Regardless of whether it comes out or not, Moore, however won’t be watching the Watchmen. “My book is a comic book,” he said to US magazine Entertainment Weekly. “Not a movie, not a novel. A comic book. It’s been made in a certain way, and designed to be read a certain way: in an armchair, nice and cozy next to a fire, with a steaming cup of coffee.”
Despite his much documented disdain for Hollywood (he is quoted in the LA Times saying that “It spoon-feeds us, which has the effect of watering down our collective cultural imagination. It is as if we are freshly hatched birds looking up with our mouths open waiting for Hollywood to feed us more regurgitated worms…”), sitting next to a crackling open fire with a mug of coffee doesn’t sound like too bad a way to enjoy the film when/if it comes out on DVD.
The Tales of the Black Freighter narrative has been filmed; it stars Gerard Butler (King Leonidas from 300) and is thought to be released on DVD independent of the supposedly eventual Watchmen DVD release.
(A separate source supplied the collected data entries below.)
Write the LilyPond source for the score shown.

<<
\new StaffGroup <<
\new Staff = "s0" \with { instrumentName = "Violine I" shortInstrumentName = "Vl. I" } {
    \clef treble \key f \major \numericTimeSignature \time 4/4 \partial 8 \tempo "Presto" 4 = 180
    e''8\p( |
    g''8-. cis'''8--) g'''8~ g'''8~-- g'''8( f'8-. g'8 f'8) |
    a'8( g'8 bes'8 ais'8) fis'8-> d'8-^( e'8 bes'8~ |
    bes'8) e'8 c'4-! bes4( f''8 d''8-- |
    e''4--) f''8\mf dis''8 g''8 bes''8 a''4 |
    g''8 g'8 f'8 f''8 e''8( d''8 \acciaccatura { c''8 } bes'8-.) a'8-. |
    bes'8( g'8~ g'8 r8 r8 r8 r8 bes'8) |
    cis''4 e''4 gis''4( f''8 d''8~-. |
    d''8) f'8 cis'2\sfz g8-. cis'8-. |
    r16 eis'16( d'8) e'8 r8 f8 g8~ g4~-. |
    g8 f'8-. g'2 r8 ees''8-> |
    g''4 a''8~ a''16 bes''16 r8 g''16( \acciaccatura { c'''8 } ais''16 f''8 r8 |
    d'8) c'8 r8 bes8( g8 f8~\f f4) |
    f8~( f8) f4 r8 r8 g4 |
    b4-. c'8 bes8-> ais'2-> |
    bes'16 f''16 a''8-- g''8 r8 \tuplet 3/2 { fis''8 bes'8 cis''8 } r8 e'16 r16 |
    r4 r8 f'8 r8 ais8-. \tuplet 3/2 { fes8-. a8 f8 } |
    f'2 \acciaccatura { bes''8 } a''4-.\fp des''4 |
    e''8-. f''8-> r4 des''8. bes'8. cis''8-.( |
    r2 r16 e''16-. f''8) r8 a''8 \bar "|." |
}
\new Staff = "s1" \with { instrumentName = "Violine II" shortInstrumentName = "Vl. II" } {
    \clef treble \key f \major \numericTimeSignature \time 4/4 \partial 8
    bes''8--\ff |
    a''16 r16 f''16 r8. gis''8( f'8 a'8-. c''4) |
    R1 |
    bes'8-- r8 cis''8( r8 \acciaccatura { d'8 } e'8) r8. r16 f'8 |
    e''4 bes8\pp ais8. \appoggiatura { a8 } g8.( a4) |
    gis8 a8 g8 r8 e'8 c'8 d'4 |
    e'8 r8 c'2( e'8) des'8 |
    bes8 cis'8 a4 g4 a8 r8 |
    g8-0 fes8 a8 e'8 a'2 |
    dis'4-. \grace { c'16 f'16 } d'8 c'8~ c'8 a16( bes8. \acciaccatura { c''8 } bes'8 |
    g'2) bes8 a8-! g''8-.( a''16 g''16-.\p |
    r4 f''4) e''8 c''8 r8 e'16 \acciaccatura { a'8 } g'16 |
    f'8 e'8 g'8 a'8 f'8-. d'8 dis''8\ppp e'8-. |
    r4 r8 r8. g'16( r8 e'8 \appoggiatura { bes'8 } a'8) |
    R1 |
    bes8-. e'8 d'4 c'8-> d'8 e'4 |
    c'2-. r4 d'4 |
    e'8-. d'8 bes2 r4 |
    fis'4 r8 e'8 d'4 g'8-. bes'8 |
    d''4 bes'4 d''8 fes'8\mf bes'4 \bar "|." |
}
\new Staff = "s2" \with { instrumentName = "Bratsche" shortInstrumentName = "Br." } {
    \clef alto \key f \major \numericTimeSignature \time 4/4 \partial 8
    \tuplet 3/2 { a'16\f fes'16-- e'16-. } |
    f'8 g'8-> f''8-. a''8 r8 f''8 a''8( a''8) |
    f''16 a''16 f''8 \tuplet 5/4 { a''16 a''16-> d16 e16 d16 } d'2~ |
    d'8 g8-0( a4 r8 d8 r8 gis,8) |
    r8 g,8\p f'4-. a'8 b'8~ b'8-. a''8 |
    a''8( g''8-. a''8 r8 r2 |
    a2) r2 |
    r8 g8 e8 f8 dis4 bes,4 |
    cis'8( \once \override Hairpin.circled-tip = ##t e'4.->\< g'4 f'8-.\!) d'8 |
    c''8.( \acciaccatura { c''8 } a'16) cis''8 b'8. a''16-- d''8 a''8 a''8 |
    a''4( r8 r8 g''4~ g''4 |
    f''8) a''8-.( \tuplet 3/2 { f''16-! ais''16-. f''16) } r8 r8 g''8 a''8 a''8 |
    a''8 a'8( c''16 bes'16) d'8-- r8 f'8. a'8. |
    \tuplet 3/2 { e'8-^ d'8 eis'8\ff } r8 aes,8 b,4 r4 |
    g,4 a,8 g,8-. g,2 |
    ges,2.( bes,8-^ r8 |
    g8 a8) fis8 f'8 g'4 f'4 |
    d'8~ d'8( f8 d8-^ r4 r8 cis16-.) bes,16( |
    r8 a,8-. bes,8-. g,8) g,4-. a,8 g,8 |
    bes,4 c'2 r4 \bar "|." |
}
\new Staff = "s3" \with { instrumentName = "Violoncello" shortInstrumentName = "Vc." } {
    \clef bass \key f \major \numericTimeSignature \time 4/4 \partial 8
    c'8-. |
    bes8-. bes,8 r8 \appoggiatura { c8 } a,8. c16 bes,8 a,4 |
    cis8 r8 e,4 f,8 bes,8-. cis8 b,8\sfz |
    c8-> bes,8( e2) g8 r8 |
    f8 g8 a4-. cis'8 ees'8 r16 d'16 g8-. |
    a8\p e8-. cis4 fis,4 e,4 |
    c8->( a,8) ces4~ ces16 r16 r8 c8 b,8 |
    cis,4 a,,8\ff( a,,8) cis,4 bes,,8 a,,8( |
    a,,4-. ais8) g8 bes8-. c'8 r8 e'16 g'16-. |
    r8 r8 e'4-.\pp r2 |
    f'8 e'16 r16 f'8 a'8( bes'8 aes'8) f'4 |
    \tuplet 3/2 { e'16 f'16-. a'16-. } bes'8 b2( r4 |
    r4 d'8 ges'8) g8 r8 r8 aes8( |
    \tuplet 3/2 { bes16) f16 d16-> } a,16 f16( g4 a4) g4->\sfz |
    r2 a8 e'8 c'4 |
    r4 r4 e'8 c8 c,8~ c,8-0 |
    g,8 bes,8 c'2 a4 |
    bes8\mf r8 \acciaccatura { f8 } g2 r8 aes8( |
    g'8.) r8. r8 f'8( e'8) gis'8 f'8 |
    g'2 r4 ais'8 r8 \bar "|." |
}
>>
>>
Under The Hood, the aforementioned autobiography, has also been filmed as a mockumentary, and is expected to be bundled on the same disc as Tales of the Black Freighter is. There are also rumours of a Lord of the Rings style ‘extended edition’ box set DVD which will include Tales edited back into the main feature as intended…
With the court case looming, all of this however is hearsay. It might never be released in this form, or any form at all. It still might. But is also might not. All we can do is sit and wait, and watch the minute hand of the clock slowly count its way to midnight.